:: Assignment ::
Leaving pictures aside, set down each line exactly, from the first line of the data to the line with "Mehta, S. K., Mishra, H.", both included.
-------- Data supplied --------
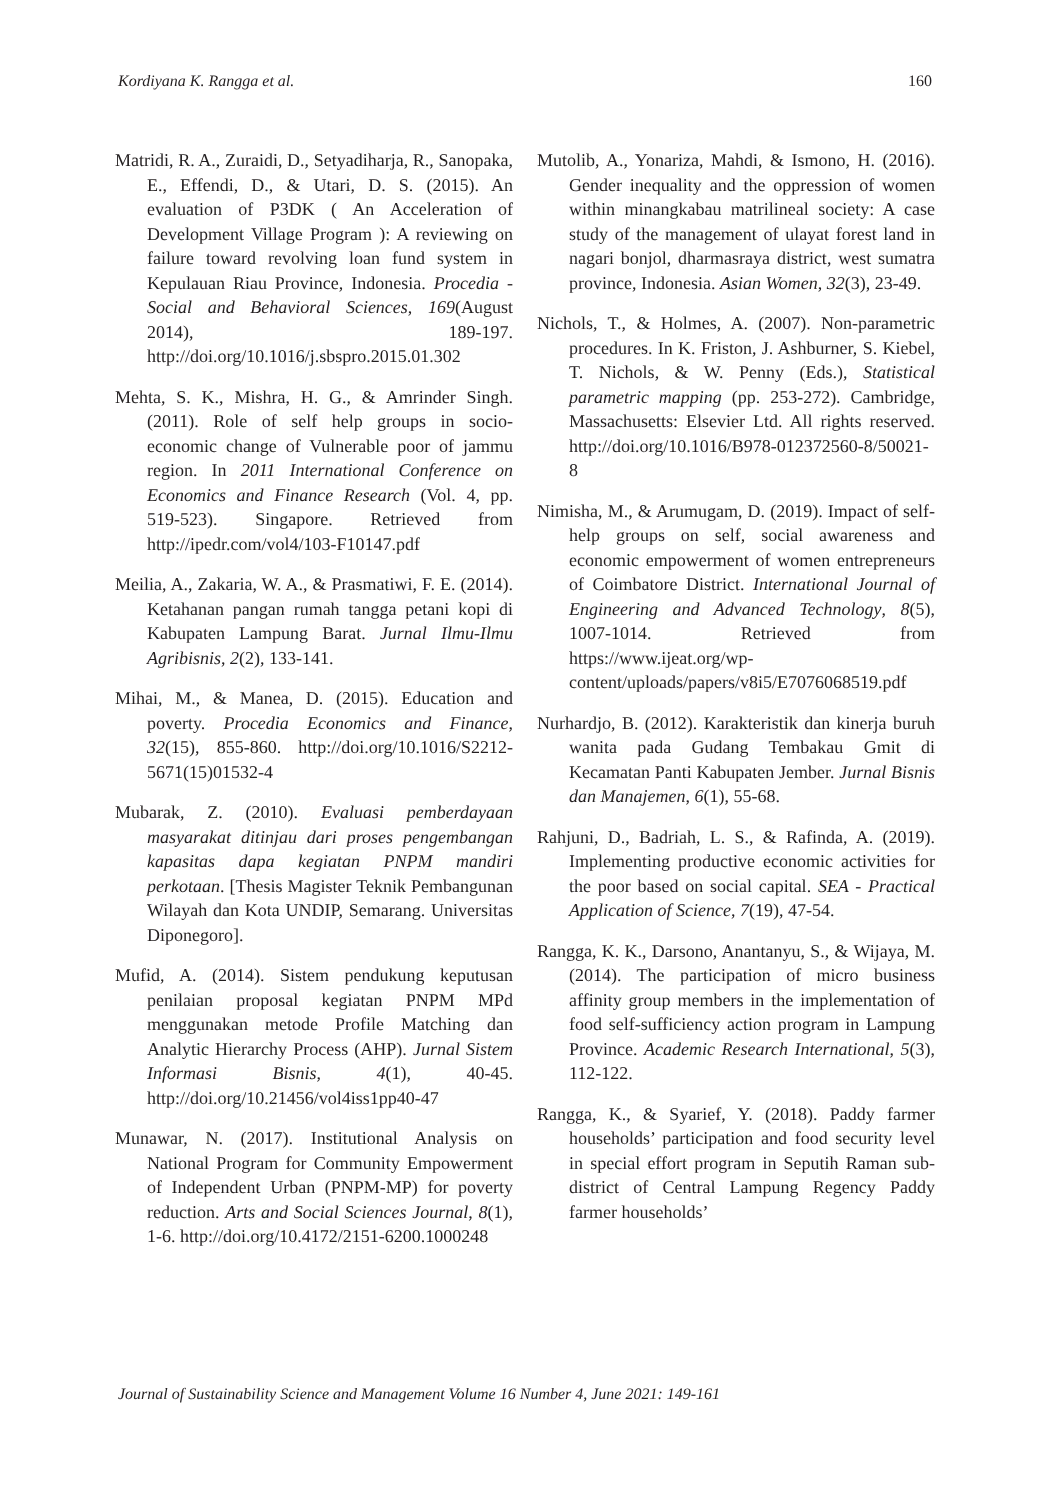Kordiyana K. Rangga et al. 160
Matridi, R. A., Zuraidi, D., Setyadiharja, R., Sanopaka, E., Effendi, D., & Utari, D. S. (2015). An evaluation of P3DK ( An Acceleration of Development Village Program ): A reviewing on failure toward revolving loan fund system in Kepulauan Riau Province, Indonesia. Procedia - Social and Behavioral Sciences, 169(August 2014), 189-197. http://doi.org/10.1016/j.sbspro.2015.01.302
Mehta, S. K., Mishra, H. G., & Amrinder Singh. (2011). Role of self help groups in socio-economic change of Vulnerable poor of jammu region. In 2011 International Conference on Economics and Finance Research (Vol. 4, pp. 519-523). Singapore. Retrieved from http://ipedr.com/vol4/103-F10147.pdf
Meilia, A., Zakaria, W. A., & Prasmatiwi, F. E. (2014). Ketahanan pangan rumah tangga petani kopi di Kabupaten Lampung Barat. Jurnal Ilmu-Ilmu Agribisnis, 2(2), 133-141.
Mihai, M., & Manea, D. (2015). Education and poverty. Procedia Economics and Finance, 32(15), 855-860. http://doi.org/10.1016/S2212-5671(15)01532-4
Mubarak, Z. (2010). Evaluasi pemberdayaan masyarakat ditinjau dari proses pengembangan kapasitas dapa kegiatan PNPM mandiri perkotaan. [Thesis Magister Teknik Pembangunan Wilayah dan Kota UNDIP, Semarang. Universitas Diponegoro].
Mufid, A. (2014). Sistem pendukung keputusan penilaian proposal kegiatan PNPM MPd menggunakan metode Profile Matching dan Analytic Hierarchy Process (AHP). Jurnal Sistem Informasi Bisnis, 4(1), 40-45. http://doi.org/10.21456/vol4iss1pp40-47
Munawar, N. (2017). Institutional Analysis on National Program for Community Empowerment of Independent Urban (PNPM-MP) for poverty reduction. Arts and Social Sciences Journal, 8(1), 1-6. http://doi.org/10.4172/2151-6200.1000248
Mutolib, A., Yonariza, Mahdi, & Ismono, H. (2016). Gender inequality and the oppression of women within minangkabau matrilineal society: A case study of the management of ulayat forest land in nagari bonjol, dharmasraya district, west sumatra province, Indonesia. Asian Women, 32(3), 23-49.
Nichols, T., & Holmes, A. (2007). Non-parametric procedures. In K. Friston, J. Ashburner, S. Kiebel, T. Nichols, & W. Penny (Eds.), Statistical parametric mapping (pp. 253-272). Cambridge, Massachusetts: Elsevier Ltd. All rights reserved. http://doi.org/10.1016/B978-012372560-8/50021-8
Nimisha, M., & Arumugam, D. (2019). Impact of self-help groups on self, social awareness and economic empowerment of women entrepreneurs of Coimbatore District. International Journal of Engineering and Advanced Technology, 8(5), 1007-1014. Retrieved from https://www.ijeat.org/wp-content/uploads/papers/v8i5/E7076068519.pdf
Nurhardjo, B. (2012). Karakteristik dan kinerja buruh wanita pada Gudang Tembakau Gmit di Kecamatan Panti Kabupaten Jember. Jurnal Bisnis dan Manajemen, 6(1), 55-68.
Rahjuni, D., Badriah, L. S., & Rafinda, A. (2019). Implementing productive economic activities for the poor based on social capital. SEA - Practical Application of Science, 7(19), 47-54.
Rangga, K. K., Darsono, Anantanyu, S., & Wijaya, M. (2014). The participation of micro business affinity group members in the implementation of food self-sufficiency action program in Lampung Province. Academic Research International, 5(3), 112-122.
Rangga, K., & Syarief, Y. (2018). Paddy farmer households’ participation and food security level in special effort program in Seputih Raman sub-district of Central Lampung Regency Paddy farmer households’
Journal of Sustainability Science and Management Volume 16 Number 4, June 2021: 149-161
--------
:: Solution for this task ::
Kordiyana K. Rangga et al. 160
Matridi, R. A., Zuraidi, D., Setyadiharja, R., Sanopaka, E., Effendi, D., & Utari, D. S. (2015). An evaluation of P3DK ( An Acceleration of Development Village Program ): A reviewing on failure toward revolving loan fund system in Kepulauan Riau Province, Indonesia. Procedia - Social and Behavioral Sciences, 169(August 2014), 189-197. http://doi.org/10.1016/j.sbspro.2015.01.302
Mehta, S. K., Mishra, H. G., & Amrinder Singh. (2011). Role of self help groups in socio-economic change of Vulnerable poor of jammu region. In 2011 International Conference on Economics and Finance Research (Vol. 4, pp. 519-523). Singapore. Retrieved from http://ipedr.com/vol4/103-F10147.pdf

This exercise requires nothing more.